WSJ                                         Is the Banking Crisis Over? We Are About to Find Out

FT                                            Has the global trade recession already started?

Torygraph                                Limitless “white” hydrogen under our feet may shatter energy assumptions

I’m off on holiday next week – will get the lap top out if anything exciting happens..

Out of time, back to the day job, and have a great weekend.

Bill Blain

Strategist – Shard Capital

2 Comments

  1. While you look to the future…

    I have been away for a couple of days so I’ve only just caught up with Thursday’s edition. I noted your “sales pitch“ for the UK. And was reminded of the last lines to Alan Bennett’s first play –40 YEARS ON.

    “TO LET

    A valuable site at the crossroads of the world. At present on offer to European clients. Outlying portions of the estate already disposed of to sitting tenants
    Some alterations and improvements necessary.”

    Written in 1968 .

  2. Valuation Question – Today’s Porridge.

    Our initial, and very sensible, instinct is that we ought to use an achievement frame—and emphasize the deals done, the sales achieved the costs cut.

    But in a fascinating and wide-ranging 2012 paper, Zakary Tormala and Jayson Jia of Stanford University and Michael Norton of the Harvard Business School suggest a different approach. What we really should do, they say, is emphasize our potential. For example, these researchers put participants in the role of a National Basketball Association general manager tasked with awarding contracts to players. Some participants had to offer a contract to a player with five years of experience who had produced some impressive stats. Others had to offer a contract to a rookie who was projected to produce those same statistics during his first five seasons of play. Participants, on average, gave the veteran player with solid numbers a salary of over four million dollars for his sixth year. But they said that for the rookie’s sixth season, they’d expect to pay him more than five million dollars. Likewise, the researchers tested two different Facebook ads for the same comedian. Half the ads said the comedian, Kevin Shea, “could be the next big thing.” The other half said, “He is the next big thing.” The first ad generated far more click-throughs and likes than the second.
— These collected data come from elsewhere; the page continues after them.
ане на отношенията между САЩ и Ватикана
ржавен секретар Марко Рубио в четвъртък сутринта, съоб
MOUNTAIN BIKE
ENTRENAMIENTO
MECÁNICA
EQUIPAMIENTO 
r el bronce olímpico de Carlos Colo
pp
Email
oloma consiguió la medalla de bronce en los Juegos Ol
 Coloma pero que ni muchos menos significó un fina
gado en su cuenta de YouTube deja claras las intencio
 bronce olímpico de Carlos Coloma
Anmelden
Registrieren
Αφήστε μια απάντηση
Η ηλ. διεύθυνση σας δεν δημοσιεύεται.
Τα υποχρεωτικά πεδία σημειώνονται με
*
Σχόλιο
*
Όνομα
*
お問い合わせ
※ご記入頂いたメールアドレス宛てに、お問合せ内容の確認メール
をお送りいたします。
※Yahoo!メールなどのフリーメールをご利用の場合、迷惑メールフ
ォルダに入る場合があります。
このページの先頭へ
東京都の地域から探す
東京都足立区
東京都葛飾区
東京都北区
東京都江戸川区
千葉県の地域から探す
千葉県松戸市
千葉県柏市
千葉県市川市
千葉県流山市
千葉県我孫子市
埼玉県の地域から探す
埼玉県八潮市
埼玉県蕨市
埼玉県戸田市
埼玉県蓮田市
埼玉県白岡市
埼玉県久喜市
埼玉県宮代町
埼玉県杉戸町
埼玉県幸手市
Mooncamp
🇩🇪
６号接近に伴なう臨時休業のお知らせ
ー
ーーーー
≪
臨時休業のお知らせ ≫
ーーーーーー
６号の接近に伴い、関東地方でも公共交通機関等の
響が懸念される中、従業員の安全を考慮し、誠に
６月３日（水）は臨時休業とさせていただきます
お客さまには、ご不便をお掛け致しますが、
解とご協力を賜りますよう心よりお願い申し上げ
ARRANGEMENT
The somewhat peculiar upshot of the research, the scholars write, is that “the potential to be good at something can be preferred over actually being good at that very same thing.”

    People often find potential more interesting than accomplishment because it’s more uncertain, the researchers argue. That uncertainty can lead people to think more deeply about the person they’re evaluating—and the more intensive processing that requires can lead to generating more and better reasons why the person is a good choice.